De mente ágil y palabra aguda, la
norteamericana escribió por igual sobre las drogas, la pornografía,
la política, la enfermedad –que ella exploró con profundo
conocimiento, pues libró una larga batalla contra el cáncer, que a
la postre causó su muerte en el 2004– la fotografía y, por
supuesto, las letras.
En su trayectoria literaria Sontag no
se limitó a contemplar la vida desde su escritorio, visitó países
en guerra y se enfrentó al gobierno estadounidense desde los
periódicos más influyentes del mundo. Su reprobación hacia el
mandato de George Bush fue una de las últimas tareas que acometió
en su vida y es recogida en el libro Al Mismo Tiempo
(Mondadori, 2007).
Que este título sea el último
realizado por la escritora no es casualidad. Sontag había previsto
que este libro, junto con una novela, una autobiografía y una
recopilación de cuentos, formaría parte de su legado final.
Desgraciadamente, la muerte la sorprendió antes de que terminara
todos los proyectos, pero en las manos del lector quedó una obra que sacude no sólo por su pertinencia, también por la lucidez
mental con que explora temas como la belleza, el arte, la tortura, la
libertad, el poder de las imágenes y el razonamiento moral.
Neoyorkina por convicción y poseedora
de una pluma controvertida, Sontag no podía dejar de escribir sobre
los ataques del 11 de septiembre y criticó duramente las acciones
que emprendió el gobierno de Bush después de este suceso. Las
fotografías que cimbraron el mundo al mostrar las torturas cometidas
en la cárcel de Abu Ghraib por militares estadounidenses, es otro de
los temas que explora la ensayista, quien no dudó en calificar al
gobierno del mandatario republicano como “reactivo y rencoroso”.
Sontag asumió con firmeza el papel de
intelectual comprometido y desde su trinchera sostuvo que el escritor
debía hacer varias cosas: “apasionarse con las palabras,
preocuparse mucho por las oraciones.

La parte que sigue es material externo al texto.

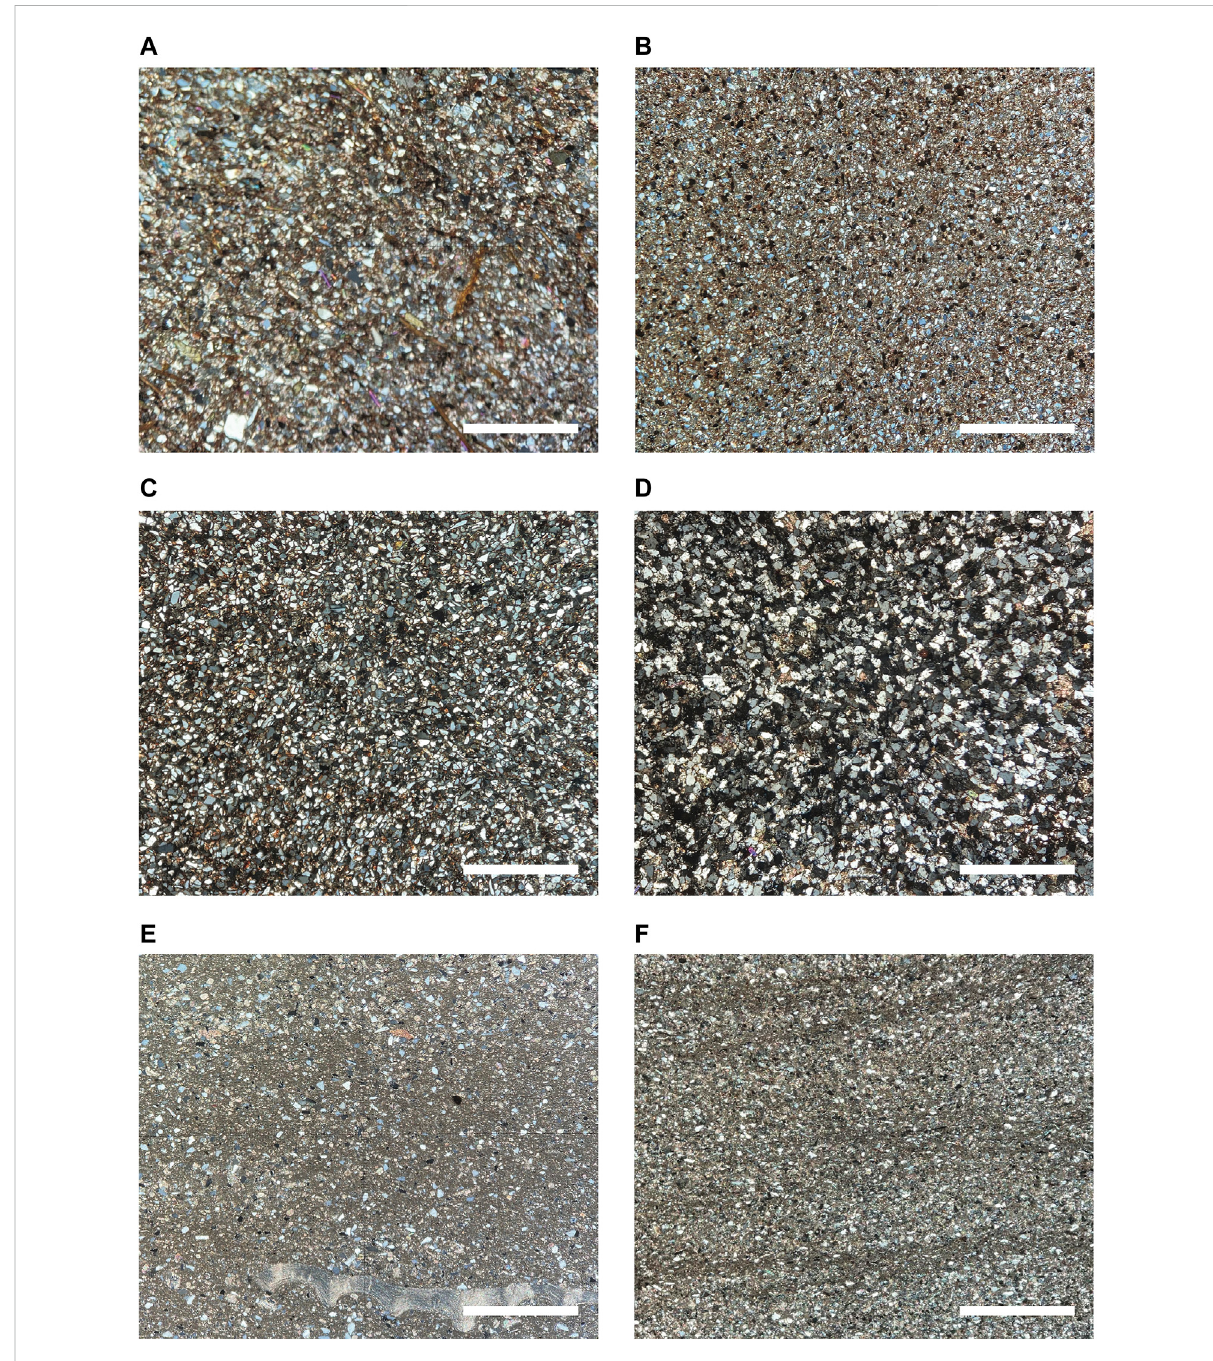
FIGURE 7 Micromorphological (thin section) attributes of loess and eolian-transported dust in assorted Upper Pennsylvanian-Permian formations in the western United States including (A,B) proximal and distal Cutler Formation loessite (Colorado and Utah, respectively), (C) Tubb Formation loessite (New Mexico), (D) Maroon Formation loessite (Colorado), and (E,F) quartz silt (dust) in the marine Naco Formation (Arizona). All scalebars are 2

Y prestar atención al mundo”.
Y agregó, con una certeza nacida en
las lecturas juveniles que la libraron del sopor de las tardes que
vivió en Tucson, Arizona, que el escritor debe “procurar nacer en
una época en la cual sea probable que Dostoievski y Tolstói y
Turguéniev y Chéjov te exalten e influyan de manera definitiva”.
Pero ella jamás estuvo de acuerdo en
que un literato debía ser “una máquina de opiniones”, aunque
sí estaba convencida, y así lo expone en el ensayo La
Conciencia de las Palabras, de que la tarea del escritor es
“representar las realidades”, tanto las abyectas como las
sublimes.
Sontag fue siempre una lectora voraz y
sentía especial predilección por la narrativa, necesaria “para
ampliar nuestro mundo”. Ella acuñó el término “lectura
militante”, cuyo “máximo valor reside en la relectura”, y
sobre el que realiza una concienzuda reflexión en el ensayo Un
Destino Doble, una exploración sobre la novela Artemisa
de Anna Banti.
La neoyorkina no podía resistir el
escribir sobre autores poco conocidos, sentía un especial placer por
mostrar al lector el talento de novelistas cuyas vidas habían sido
marcadas por la tragedia personal o profesional. En Al Mismo
Tiempo, Sontag describe Verano en Baden-Baden,
la novela de Leonid Tsipkin, un oscuro patólogo ruso cuyo talento es
asfixiado por el sistema socialista y quien evoca en su máxima obra
narrativa la vida de Dostoievski.
Mención aparte merece 1926…,
un texto en el que la autora describe la relación epistolar que
sostuvieron Rainer Maria Rilke (de 51 años y que “está muriendo
de leucemia en un sanatorio en Suiza”), Boris Pasternak (de 36
años) y Marina Tsvietáieva (de 34 años, quien “vive en la
penuria con su marido y dos hijos en París”).
Este libro es una deliciosa
conversación con una amante de las letras, con una habitante
de “un territorio libre” que sólo puede existir en la
literatura. Como ella, muchos hemos sentido que la literatura permite
“escapar de la prisión de la vanidad nacional, del filisteísmo,
del provincianismo forzoso, de la inanidad educativa, de los destinos
imperfectos y de la mala suerte”. Hoy, y tal vez más que nunca, su
afirmación no tiene objeción: “la literatura es la libertad”.